I want to use the execution trace package towards debugging a deadlock by studying the collected traces. However, when a deadlock happens, the system crashes without producing any trace.
Deadlocks are detected through checkdead() where it checks if the number of running goroutines is 0 and throws a fatal error if so. Fatal errors (unlike panics) are not catchable and recoverable. They are an output message followed by a
sys.exit(1). So the idea of calling
StopTrace() (to flush trace buffers) in case of a deadlock using
recover() is not feasible.
So I was thinking maybe I can modify the checkdead() function in the way to
StopTrace() before throwing the fatal error. I mean turning the code snippet below (from checkdead() declaration):
... getg().m.throwing = -1 // do not dump full stacks unlock(&sched.lock) // unlock so that GODEBUG=scheddetail=1 doesn't hang throw("all goroutines are asleep - deadlock!") ...
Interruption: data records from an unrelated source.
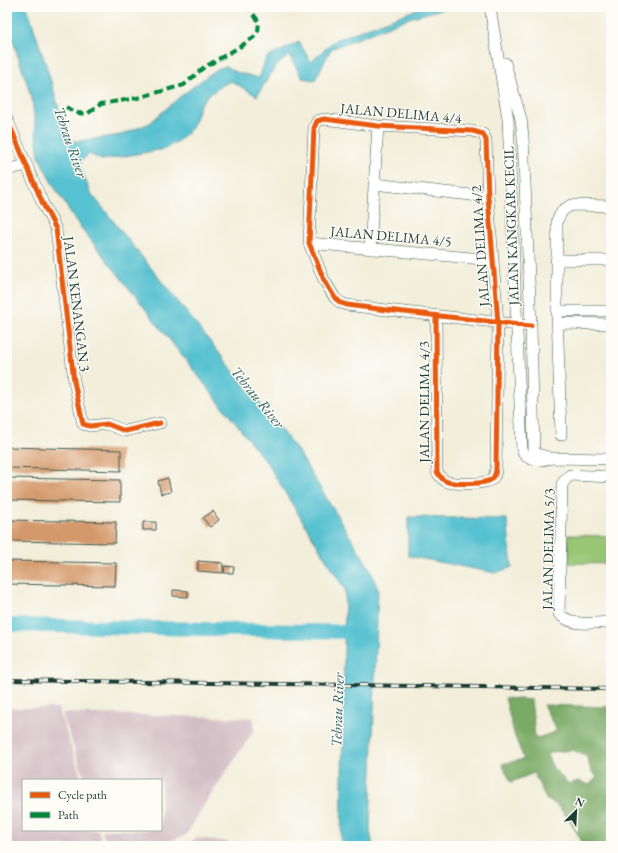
<svg xmlns="http://www.w3.org/2000/svg" width="618" height="853" viewBox="0 0 618 853" font-family="'EB Garamond',serif">
	<style>
		.industrial { fill: #d2bec5 }
		.green { fill: #98c674; stroke: #5c8254 }
		.forest { fill: #7aab66; stroke: #4c744d; fill-rule: evenodd }
		.water { fill: #56c1d0; stroke: #3a7f82 }
		.lines { fill: none; stroke-linecap: round; stroke-linejoin: round }
		.river { stroke: #56c1d0; stroke-width: 14 }
		.building { fill: #d4996b }
		.minor-casing { stroke: #3f584d; stroke-width: 12 }
		.minor { stroke: #fff; stroke-width: 11 }
		.rail-casing { stroke: #1f3d34; stroke-width: 4 }
		.rail { stroke: #fdfcf7; stroke-width: 2.5; stroke-dasharray: 8; stroke-linecap: butt }
		.quiet { stroke: #00873e; stroke-width: 4; stroke-dasharray: 8 4; stroke-linecap: butt }
		.cycleway-casing { stroke: #fdfcf7; stroke-width: 8 }
		.cycleway { stroke: #e8590c; stroke-width: 5 }
		.labels { text-anchor: middle; dominant-baseline: central; stroke-width: 3; stroke-linejoin: round; paint-order: stroke }
		.street-label { font-size: 14px; fill: #1f3d34; stroke: #fdfcf7 }
		.water-label { font-size: 15px; font-style: italic; fill: #2d5e5b; stroke: #fdfcf7 }
	</style>
	<rect width="100%" height="100%" fill="#fdfcf7"/>
	<filter id="ink" filterUnits="userSpaceOnUse"><feTurbulence type="fractalNoise" baseFrequency=".025" numOctaves="2"/><feDisplacementMap in="SourceGraphic" scale="8" xChannelSelector="R" yChannelSelector="G"/><feConvolveMatrix kernelMatrix="1 2 1 2 8 2 1 2 1" color-interpolation-filters="sRGB"/></filter>
	<filter id="wash" filterUnits="userSpaceOnUse"><feTurbulence type="fractalNoise" baseFrequency=".012" numOctaves="4" result="noise"/><feDisplacementMap in="SourceGraphic" scale="16" xChannelSelector="R" yChannelSelector="G"/><feGaussianBlur stdDeviation="0.9" result="paint"/><feColorMatrix in="noise" values="0 0 0 0 0 0 0 0 0 0 0 0 0 0 0 0 0 1.4 0 .05"/><feComposite in="paint" operator="in"/></filter>
	<g filter="url(#wash)">
		<rect width="100%" height="100%" fill="#f2eeda"/>
		<!-- industrial -->
		<path class="industrial" d="M7,708H58L82,780H23V830H98L103,846H7Z
			M62,713L254,718V730L206,802L186,835L159,846H107L102,830H161V780H85Z
			M198,838L227,842L236,846H179Z"/>
		<!-- green -->
		<path class="green" d="M568,535L611,536V564L568,563Z"/>
		<!-- forest -->
		<path class="forest" d="M505,698L531,700L534,725L535,739L557,731L543,705L611,707V846H581L580,838L569,819L557,805L546,799L534,773L511,782L502,764L524,759L515,737ZM573,750L587,757L591,771L597,777L589,785L579,781L569,784L553,768L547,755L553,752Z"/>
		<!-- water -->
		<path class="water" d="M7,7H27L47,68L67,136L72,141H79L121,135L150,123L182,95L217,69L226,66L236,72L259,78L266,58L299,42L311,62L335,40L423,7H450L409,18L331,49L315,80L302,78L289,55L275,67L257,96L231,81L223,85L207,96L200,105L192,128L178,141L165,149L102,160L89,154L82,160L80,165L90,192L297,450L370,569L378,589L370,831L373,846H341L345,590L267,463L75,220L52,183L39,157L32,99L7,23Z
			M408,517L507,519L512,567L495,573L408,556Z"/>
		<g class="lines">
			<!-- river -->
			<path class="river" d="M7,625L355,632"/>
		</g>
		<g id="blocks">
			<!-- building -->
			<path class="building" d="M7,447L121,450V471L7,468Z
				M7,478L120,480V502L7,500Z
				M168,478L171,492L161,494L158,481Z
				M213,511L219,520L210,527L203,518Z
				M7,520L116,522L115,543L7,541Z
				M143,522H156V530H143Z
				M7,561L116,563L115,586L7,584Z
				M198,561L223,563V573L198,571Z
				M225,566L234,567L233,573H224Z
				M173,590L188,591V597L173,596Z"/>
		</g>
	</g>
	<g filter="url(#ink)">
		<use href="#blocks" fill-opacity="0" stroke="#3f584d" stroke-width="1"/>
		<g class="lines">
			<!-- minor casing -->
			<g class="minor-casing">
				<path id="minor" d="M490,7L508,119L522,450C526,462 541,461 552,458L611,459
					M505,63L521,119L523,137L531,326L534,451L537,454L548,457
					M7,119L43,204L56,229L74,381L83,424L86,425L90,426L107,424L125,431L160,423
					M7,170L26,165
					M374,184L488,197
					M309,243L493,260
					M370,249L378,126
					M556,260H611
					M557,311H611
					M436,316L437,472C440,477 443,481 448,482C457,484 485,485 492,479C495,476 496,473 496,468L498,323L488,197L486,140L483,134L473,131L378,126L324,119L317,121L314,128L309,243L324,280L335,298L341,303L347,305C408,313 469,319 531,326
					M557,323L611,324
					M561,435L557,311V220L563,210L572,205L611,206
					M611,477L570,475L566,479L562,484L559,614C573,627 594,623 611,622"/>
			</g>
			<!-- minor -->
			<use href="#minor" class="minor"/>
			<!-- rail casing -->
			<g class="rail-casing">
				<path id="rail" d="M7,680L611,689"/>
			</g>
			<!-- rail -->
			<use href="#rail" class="rail"/>
			<!-- quiet -->
			<path class="quiet" d="M66,107L78,113L87,114L101,104L137,98L184,85L203,68L241,46L254,37L258,31L259,22L248,7"/>
			<!-- cycleway casing -->
			<g class="cycleway-casing">
				<path id="cycleway" d="M7,119L43,204L56,229L74,381L83,424L86,425L90,426L107,424L125,431L160,423
					M436,316L437,472C440,477 443,481 448,482C457,484 485,485 492,479C495,476 496,473 496,468L498,323L488,197L486,140L483,134L473,131L378,126L324,119L317,121L314,128L309,243L324,280L335,298L341,303L347,305C408,313 469,319 531,326"/>
			</g>
			<!-- cycleway -->
			<use href="#cycleway" class="cycleway"/>
		</g>
	</g>
	<g class="labels">
		<!-- street labels -->
		<g class="street-label">
			<text transform="translate(401 113) rotate(5)">JALAN DELIMA 4/4</text>
			<text transform="translate(511 226) rotate(-92)">JALAN KANGKAR KECIL</text>
			<text transform="translate(391 236) rotate(5)">JALAN DELIMA 4/5</text>
			<text transform="translate(480 246) rotate(-94)">JALAN DELIMA 4/2</text>
			<text transform="translate(77 304) rotate(83)">JALAN KENANGAN 3</text>
			<text transform="translate(424 402) rotate(-90)">JALAN DELIMA 4/3</text>
			<text transform="translate(548 549) rotate(-89)">JALAN DELIMA 5/3</text>
		</g>
		<!-- water labels -->
		<g class="water-label">
			<text transform="translate(71 142) rotate(71)">Tebrau River</text>
			<text transform="translate(258 397) rotate(51)">Tebrau River</text>
			<text transform="translate(337 710) rotate(-88)">Tebrau River</text>
		</g>
	</g>
	<!-- margin -->
	<rect width="618" height="853" fill="none" stroke="#fdfcf7" stroke-width="24"/>
	<!-- legend -->
	<rect x="22" y="779" width="140" height="52" fill="#fdfcf7" stroke="#a4b0a9"/>
	<rect x="30" y="792" width="20" height="6" fill="#e8590c" stroke="#a4b0a9"/>
	<text x="58" y="799" font-size="12" fill="#1f3d34">Cycle path</text>
	<rect x="30" y="812" width="20" height="6" fill="#00873e" stroke="#a4b0a9"/>
	<text x="58" y="819" font-size="12" fill="#1f3d34">Path</text>
	<!-- north arrow -->
	<g transform="translate(576 811) rotate(24)" stroke="#fdfcf7" stroke-width="3" paint-order="stroke">
	<path d="M0-3L7 15L0 10L-7 15Z" fill="#1f3d34"/>
	<text y="-6" font-size="11" font-weight="bold" text-anchor="middle" fill="#1f3d34">N</text>
	</g>
</svg>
... getg().m.throwing = -1 // do not dump full stacks unlock(&sched.lock) // unlock so that GODEBUG=scheddetail=1 doesn't hang StopTrace() // to flush trace buffers before exit throw("all goroutines are asleep - deadlock!") ...
However, because of the compile directives (#pragmas) that force some functions to have no write barriers, the above piece of code crashes when I want to re-build the runtime. For example, the function templateThread() in
runtime package calls
checkdead() during execution and it has the pragma
//go:nowritebarriersrec meaning that this function and any function that it calls must not have write barriers.
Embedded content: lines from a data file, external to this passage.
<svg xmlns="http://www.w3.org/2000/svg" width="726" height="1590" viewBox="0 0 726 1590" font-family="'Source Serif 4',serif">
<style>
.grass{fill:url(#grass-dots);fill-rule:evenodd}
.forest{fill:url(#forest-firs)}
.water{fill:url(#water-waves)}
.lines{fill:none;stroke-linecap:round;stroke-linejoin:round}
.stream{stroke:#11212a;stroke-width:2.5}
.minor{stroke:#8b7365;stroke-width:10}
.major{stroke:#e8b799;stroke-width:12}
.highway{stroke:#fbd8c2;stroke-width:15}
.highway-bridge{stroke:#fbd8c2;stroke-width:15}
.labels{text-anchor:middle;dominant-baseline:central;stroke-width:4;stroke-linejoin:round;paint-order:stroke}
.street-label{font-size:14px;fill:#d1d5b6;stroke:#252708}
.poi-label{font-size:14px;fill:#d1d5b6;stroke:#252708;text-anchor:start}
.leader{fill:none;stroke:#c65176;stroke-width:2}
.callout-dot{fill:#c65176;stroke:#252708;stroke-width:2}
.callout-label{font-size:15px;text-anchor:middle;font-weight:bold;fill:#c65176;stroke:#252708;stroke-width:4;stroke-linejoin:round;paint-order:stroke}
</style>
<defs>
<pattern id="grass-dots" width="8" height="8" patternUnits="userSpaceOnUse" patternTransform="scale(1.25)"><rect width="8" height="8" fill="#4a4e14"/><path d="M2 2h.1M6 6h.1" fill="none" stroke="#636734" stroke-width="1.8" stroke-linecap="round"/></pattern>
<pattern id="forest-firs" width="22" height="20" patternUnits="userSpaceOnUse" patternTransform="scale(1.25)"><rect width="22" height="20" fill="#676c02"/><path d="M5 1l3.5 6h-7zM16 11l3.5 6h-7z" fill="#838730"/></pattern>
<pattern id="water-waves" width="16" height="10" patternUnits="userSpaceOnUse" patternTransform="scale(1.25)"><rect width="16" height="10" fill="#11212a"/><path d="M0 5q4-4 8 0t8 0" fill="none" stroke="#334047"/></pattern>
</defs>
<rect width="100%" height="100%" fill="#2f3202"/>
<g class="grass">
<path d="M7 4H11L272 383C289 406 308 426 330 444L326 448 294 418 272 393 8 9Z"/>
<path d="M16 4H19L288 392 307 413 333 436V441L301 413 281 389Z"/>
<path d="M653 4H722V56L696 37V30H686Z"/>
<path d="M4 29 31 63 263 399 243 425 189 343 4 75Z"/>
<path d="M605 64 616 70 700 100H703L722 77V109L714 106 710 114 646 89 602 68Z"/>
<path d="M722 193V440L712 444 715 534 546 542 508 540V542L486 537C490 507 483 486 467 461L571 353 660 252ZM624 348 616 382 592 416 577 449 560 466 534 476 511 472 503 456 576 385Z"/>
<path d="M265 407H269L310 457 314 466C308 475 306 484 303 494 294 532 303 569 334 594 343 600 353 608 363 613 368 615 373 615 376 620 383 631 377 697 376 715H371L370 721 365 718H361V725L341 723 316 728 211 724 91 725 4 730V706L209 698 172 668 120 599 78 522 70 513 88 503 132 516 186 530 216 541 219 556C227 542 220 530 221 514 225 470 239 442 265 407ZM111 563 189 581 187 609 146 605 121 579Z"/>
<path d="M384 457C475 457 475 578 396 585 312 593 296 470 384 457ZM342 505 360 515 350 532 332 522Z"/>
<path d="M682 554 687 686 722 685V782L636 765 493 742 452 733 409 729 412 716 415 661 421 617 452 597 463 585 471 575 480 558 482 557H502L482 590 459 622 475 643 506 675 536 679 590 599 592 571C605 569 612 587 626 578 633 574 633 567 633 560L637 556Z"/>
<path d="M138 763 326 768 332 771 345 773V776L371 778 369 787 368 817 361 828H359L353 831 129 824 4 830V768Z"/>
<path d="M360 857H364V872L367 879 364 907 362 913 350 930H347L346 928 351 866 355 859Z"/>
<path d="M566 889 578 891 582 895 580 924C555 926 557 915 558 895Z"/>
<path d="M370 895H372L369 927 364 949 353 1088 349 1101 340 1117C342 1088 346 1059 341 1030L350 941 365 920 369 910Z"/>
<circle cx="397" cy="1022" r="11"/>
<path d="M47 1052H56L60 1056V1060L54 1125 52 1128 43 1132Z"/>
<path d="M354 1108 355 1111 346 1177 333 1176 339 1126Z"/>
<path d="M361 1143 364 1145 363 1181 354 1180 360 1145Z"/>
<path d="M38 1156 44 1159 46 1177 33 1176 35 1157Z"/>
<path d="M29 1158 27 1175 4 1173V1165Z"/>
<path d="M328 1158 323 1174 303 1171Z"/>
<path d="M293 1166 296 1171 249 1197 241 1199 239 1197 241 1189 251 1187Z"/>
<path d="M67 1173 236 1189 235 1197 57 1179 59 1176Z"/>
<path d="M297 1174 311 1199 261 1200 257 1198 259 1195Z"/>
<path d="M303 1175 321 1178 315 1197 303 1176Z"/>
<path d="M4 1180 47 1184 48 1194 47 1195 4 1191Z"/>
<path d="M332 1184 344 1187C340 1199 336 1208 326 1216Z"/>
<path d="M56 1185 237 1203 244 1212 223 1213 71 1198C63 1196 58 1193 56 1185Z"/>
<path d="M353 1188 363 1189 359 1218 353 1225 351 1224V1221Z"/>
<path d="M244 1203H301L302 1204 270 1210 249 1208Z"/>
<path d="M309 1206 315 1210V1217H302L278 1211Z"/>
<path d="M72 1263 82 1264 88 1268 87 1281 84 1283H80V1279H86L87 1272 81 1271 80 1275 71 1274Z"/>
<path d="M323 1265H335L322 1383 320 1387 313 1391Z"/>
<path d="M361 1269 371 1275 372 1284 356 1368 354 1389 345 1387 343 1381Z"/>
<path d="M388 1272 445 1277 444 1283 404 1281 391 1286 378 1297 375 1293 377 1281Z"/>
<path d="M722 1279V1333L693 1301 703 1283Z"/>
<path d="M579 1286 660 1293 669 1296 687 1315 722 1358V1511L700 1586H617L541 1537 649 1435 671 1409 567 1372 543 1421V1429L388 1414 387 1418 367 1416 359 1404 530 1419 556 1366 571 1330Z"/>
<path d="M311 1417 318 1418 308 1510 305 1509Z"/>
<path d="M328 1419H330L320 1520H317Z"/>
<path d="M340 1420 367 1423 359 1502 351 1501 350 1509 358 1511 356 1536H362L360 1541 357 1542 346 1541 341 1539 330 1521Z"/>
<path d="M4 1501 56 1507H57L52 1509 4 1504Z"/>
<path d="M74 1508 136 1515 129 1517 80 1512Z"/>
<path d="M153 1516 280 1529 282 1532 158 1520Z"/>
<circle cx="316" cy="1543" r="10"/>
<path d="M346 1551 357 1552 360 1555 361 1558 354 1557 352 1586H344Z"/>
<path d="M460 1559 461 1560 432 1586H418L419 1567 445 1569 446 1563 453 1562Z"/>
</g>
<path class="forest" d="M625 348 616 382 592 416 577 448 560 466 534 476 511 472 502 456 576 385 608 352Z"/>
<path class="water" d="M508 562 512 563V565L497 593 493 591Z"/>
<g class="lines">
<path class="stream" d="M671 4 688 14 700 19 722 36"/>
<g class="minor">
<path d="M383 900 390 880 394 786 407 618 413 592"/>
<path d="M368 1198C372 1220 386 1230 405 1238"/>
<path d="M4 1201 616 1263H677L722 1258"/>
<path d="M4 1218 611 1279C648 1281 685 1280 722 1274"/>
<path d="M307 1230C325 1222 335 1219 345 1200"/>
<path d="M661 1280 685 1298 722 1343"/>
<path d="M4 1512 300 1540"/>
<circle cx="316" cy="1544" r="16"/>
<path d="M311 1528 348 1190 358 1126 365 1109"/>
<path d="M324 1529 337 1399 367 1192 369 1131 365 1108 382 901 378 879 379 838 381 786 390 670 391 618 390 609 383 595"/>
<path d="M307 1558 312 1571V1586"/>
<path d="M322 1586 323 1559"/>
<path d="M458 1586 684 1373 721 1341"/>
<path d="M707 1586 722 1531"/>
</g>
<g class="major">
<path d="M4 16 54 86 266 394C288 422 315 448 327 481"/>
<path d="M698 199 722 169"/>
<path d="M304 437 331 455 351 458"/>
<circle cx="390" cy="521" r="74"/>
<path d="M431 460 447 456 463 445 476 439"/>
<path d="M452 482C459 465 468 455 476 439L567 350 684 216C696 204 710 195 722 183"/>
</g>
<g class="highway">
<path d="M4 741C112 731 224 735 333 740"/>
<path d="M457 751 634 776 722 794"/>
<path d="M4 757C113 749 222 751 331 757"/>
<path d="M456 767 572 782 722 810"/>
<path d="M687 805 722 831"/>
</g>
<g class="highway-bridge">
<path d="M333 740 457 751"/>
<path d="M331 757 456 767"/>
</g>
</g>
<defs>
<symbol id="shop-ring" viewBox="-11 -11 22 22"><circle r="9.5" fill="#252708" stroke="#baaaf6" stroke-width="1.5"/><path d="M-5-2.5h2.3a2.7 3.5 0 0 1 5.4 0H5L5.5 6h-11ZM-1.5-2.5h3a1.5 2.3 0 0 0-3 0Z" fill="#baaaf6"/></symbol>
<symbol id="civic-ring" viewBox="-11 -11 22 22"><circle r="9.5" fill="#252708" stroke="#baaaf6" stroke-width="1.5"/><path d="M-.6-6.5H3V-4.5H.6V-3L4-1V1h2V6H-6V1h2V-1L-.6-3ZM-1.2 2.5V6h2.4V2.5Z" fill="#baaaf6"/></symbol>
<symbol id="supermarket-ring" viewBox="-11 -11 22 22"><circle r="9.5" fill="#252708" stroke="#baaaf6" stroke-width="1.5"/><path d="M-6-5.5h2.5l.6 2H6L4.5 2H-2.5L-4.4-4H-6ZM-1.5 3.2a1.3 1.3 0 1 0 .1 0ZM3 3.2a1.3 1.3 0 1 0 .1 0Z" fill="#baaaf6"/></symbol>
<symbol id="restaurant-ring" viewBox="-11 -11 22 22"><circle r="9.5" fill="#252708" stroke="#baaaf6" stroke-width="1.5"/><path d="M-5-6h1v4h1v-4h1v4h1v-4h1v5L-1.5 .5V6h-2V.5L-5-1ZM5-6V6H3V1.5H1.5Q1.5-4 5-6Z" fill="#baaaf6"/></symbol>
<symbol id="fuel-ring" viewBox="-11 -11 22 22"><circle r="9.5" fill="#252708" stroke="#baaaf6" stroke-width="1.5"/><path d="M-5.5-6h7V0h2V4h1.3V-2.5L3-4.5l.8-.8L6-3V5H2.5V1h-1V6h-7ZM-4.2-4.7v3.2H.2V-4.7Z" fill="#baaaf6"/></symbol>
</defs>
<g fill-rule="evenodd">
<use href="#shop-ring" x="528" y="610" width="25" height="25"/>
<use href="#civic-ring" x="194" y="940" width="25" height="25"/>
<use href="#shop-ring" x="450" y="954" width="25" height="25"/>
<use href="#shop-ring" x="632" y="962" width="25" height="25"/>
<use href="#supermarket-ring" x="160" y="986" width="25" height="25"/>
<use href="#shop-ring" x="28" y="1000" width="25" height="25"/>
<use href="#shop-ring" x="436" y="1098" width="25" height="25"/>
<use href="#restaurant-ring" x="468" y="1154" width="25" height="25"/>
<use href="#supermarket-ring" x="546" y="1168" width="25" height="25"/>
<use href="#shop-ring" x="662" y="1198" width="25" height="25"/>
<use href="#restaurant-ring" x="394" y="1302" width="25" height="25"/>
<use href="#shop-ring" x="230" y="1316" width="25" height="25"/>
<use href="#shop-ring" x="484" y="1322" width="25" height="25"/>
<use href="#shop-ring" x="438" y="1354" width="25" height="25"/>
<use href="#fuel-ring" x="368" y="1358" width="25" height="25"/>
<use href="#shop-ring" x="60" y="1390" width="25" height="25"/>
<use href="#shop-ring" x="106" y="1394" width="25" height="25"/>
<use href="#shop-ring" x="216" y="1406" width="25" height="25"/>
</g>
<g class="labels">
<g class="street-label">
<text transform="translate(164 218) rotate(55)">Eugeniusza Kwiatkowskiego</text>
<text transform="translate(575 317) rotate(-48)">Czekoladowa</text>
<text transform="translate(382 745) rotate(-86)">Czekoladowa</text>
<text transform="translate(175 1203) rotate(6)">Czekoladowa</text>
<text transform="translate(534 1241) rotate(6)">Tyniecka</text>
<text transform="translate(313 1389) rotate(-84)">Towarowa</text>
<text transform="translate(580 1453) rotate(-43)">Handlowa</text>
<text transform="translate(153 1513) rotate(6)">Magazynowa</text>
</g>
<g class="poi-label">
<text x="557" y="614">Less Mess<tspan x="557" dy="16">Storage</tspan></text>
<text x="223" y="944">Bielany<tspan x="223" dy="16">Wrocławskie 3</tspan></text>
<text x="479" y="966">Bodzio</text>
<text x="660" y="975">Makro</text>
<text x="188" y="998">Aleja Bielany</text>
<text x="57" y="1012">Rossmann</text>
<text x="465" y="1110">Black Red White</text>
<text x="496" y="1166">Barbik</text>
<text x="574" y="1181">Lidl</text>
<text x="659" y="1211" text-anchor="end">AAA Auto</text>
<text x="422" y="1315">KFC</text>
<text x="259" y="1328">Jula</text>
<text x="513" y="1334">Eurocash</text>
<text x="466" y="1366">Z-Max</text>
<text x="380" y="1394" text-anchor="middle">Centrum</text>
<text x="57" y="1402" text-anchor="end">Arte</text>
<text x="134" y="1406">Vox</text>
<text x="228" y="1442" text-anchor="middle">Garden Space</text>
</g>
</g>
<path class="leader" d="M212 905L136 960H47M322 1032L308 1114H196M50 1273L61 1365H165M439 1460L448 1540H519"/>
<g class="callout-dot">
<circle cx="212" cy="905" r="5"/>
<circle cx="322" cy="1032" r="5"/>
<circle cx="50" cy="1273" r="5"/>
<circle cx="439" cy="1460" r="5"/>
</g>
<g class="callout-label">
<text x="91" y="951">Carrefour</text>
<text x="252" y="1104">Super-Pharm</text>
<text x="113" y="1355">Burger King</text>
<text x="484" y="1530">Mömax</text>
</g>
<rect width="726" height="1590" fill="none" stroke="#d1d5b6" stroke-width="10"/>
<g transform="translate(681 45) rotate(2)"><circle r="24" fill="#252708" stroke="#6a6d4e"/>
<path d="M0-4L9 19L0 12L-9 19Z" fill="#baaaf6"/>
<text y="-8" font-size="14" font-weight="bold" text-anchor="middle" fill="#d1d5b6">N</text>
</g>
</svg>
With all these being said, I have two questions?
- Does anybody know a better approach on how to force
checkdead()to flush trace buffers before exiting the program?
- Is there any way that we bypass the compilation directives to avoid the build crash? It might cause the runtime to misbehave though. I am just curious.
p.s: I am not sure how well I explained my problem. Please let me know in the comments if any part is unclear.